Vigilance and a shrewd approach to grain growing, while looking at ways to innovate, has ensured that a Borders arable grower has remained in the top 5% of producers.
By maximising outputs and keeping disease at bay, Neil Armstrong, who farms in partnership with his father, James and brother, David, manages more than 1100 ha across owned, contract farmed and tenancies from Thornton Mains, south of Berwick-upon-Tweed, Northumberland.
Winter wheat is the main crop and makes up a substantial part of our arable enterprise at 500 ha. Neil said: “We like to keep it simple. Ultimately, we’re pushing for yields and in a good year we’re hitting 11.5 to 12t/ha, while in an average one we’re at 10.5t/ha.
“It’s a high input, high output system geared towards maximising yield,” added Neil, who uses variety choice to spread workload and risk. “Grafton and Graham help us to target the early drilling window, sometimes drilling as early as the end of August. Both have been heavy duty Group 4 varieties that yield reliably. 
“Dickens is a variety that has been delivering locally and is proving popular in the Borders for that reason. Finally, we plant Viscount as it combines well and has been robust and a stalwart for the last five to six years, plus Kielder for its performance as a second wheat.”
The biggest factor, though, is the weather. “The day you drill you have the potential to grow a crop that yields 21t/ha, but every day that goes by, factors such as weather and resulting disease, hampers the crop's ability to yield to full potential. 
“When it comes to disease, septoria is always going to be the one we’re chasing. It’s our main yield robber. We have to use a robust fungicide programme to ensure we’re maximising outputs. 
“At T0 and T1 we focus on Bravo for septoria and Cherokee where we have higher risk varieties. For T2, we rely on a powerful SDHI, which we follow with Proline at T3 to keep the ear clean from disease. It’s all about protecting new leaf growth and keeping the crop clean and green to maximise yield potential.”
For more than 15 years, the family’s operation has been host to the Syngenta Berwick Innovation Centre, running extensive trials looking at all the latest innovations to keep one step ahead. 
“The trial site and plots can cover 2 ha which has provided some really useful insight over the years,” he pointed out. “The hybrid barley work has been of particular interest as we’re able to see how variations of seed rate, nitrogen and glyphosate timing all affect the bushel weights. 
“We applied this knowledge onto our 120 ha made up of Belfry and Bazooka to make sure we’re getting the most from our crop,” he added. “Fungicide programmes are another area where we’ve really been able to test out and see the results of varying programmes.” 

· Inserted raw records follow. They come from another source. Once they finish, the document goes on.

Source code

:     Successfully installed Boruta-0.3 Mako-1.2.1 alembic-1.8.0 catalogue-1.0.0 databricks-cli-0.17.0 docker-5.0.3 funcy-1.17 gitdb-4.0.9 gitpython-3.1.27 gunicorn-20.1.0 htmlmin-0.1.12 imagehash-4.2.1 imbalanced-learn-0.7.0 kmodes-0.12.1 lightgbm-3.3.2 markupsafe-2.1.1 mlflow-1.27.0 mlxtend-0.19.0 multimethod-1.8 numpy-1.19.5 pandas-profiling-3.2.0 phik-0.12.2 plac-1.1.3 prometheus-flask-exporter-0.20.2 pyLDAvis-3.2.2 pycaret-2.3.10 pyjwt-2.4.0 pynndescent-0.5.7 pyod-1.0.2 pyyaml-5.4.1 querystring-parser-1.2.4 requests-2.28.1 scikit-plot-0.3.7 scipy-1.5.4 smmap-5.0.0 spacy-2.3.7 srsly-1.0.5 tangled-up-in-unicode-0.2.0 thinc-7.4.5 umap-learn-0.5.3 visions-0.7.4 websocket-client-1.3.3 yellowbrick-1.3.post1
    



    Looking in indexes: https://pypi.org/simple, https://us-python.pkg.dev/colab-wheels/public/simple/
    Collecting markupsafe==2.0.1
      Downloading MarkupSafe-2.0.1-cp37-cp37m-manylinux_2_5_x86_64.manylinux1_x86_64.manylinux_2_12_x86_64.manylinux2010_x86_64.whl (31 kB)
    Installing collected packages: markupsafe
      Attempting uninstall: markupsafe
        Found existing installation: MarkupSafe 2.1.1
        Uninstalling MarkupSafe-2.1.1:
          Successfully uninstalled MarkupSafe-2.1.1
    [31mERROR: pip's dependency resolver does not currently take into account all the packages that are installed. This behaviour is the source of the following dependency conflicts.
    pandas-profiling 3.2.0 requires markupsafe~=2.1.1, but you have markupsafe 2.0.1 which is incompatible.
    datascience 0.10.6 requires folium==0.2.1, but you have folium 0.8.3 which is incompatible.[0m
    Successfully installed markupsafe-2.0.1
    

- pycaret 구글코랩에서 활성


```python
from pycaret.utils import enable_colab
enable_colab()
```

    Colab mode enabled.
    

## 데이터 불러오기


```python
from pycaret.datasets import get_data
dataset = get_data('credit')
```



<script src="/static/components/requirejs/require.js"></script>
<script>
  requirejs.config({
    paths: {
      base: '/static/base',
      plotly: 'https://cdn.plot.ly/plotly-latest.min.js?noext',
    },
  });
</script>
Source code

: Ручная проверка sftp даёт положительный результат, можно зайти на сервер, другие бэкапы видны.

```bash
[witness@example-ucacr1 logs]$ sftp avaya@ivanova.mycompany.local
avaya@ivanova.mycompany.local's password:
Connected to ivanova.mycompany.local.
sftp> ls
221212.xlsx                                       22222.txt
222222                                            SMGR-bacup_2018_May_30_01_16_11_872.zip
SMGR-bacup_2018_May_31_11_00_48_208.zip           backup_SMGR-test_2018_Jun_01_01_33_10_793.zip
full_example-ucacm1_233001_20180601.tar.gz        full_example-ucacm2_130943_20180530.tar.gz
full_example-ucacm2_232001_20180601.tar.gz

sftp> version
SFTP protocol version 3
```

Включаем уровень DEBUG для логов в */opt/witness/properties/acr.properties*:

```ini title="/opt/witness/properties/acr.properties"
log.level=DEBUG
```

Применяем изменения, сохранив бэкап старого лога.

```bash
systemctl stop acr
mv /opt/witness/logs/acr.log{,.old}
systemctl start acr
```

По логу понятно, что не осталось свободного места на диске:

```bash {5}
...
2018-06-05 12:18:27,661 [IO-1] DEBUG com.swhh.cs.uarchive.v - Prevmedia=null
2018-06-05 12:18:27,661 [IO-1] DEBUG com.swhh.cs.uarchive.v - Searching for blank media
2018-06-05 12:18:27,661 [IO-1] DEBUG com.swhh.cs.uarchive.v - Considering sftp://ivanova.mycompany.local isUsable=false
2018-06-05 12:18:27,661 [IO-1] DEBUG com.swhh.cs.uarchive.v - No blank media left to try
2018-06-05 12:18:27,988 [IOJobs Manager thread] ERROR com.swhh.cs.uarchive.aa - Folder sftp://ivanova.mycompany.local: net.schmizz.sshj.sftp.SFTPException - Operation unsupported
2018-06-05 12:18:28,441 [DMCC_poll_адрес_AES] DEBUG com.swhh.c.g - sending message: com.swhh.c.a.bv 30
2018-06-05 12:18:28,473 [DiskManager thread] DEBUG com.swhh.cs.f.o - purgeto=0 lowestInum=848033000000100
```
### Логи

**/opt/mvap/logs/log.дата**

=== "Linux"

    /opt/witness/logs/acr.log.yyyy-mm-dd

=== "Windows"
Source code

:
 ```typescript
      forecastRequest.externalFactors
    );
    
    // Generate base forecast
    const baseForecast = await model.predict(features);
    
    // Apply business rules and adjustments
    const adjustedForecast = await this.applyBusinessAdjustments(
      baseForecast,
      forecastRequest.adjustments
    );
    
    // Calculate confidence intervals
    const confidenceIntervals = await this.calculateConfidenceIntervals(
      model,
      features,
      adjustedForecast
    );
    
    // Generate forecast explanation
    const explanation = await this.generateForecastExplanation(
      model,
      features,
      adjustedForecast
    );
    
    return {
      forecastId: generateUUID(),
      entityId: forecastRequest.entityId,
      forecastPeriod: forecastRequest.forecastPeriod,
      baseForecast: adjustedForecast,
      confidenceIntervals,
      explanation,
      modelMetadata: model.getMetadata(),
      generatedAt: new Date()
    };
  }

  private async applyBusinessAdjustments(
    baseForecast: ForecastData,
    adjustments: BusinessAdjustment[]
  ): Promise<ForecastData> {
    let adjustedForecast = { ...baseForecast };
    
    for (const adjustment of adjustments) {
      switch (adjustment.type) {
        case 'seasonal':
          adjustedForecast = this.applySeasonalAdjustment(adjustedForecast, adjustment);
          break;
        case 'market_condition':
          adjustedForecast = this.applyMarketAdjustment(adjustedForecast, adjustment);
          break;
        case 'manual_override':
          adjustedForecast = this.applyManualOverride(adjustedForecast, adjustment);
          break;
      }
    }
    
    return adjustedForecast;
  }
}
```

For example, having seen Elatus Era, Syngenta’s new SDHI, perform well in the trials, he will incorporate this persistent, broad-spectrum fungicide into his T2 plans for the coming season.
“Our approach is pretty lean and mean here,” he said. “We aim to be as efficient as possible with operations, which hopefully keeps us at the top of our game. 
"This approach is vital. I have to know what’s the next big thing that will increase our outputs and how to make it work in our system,” he added.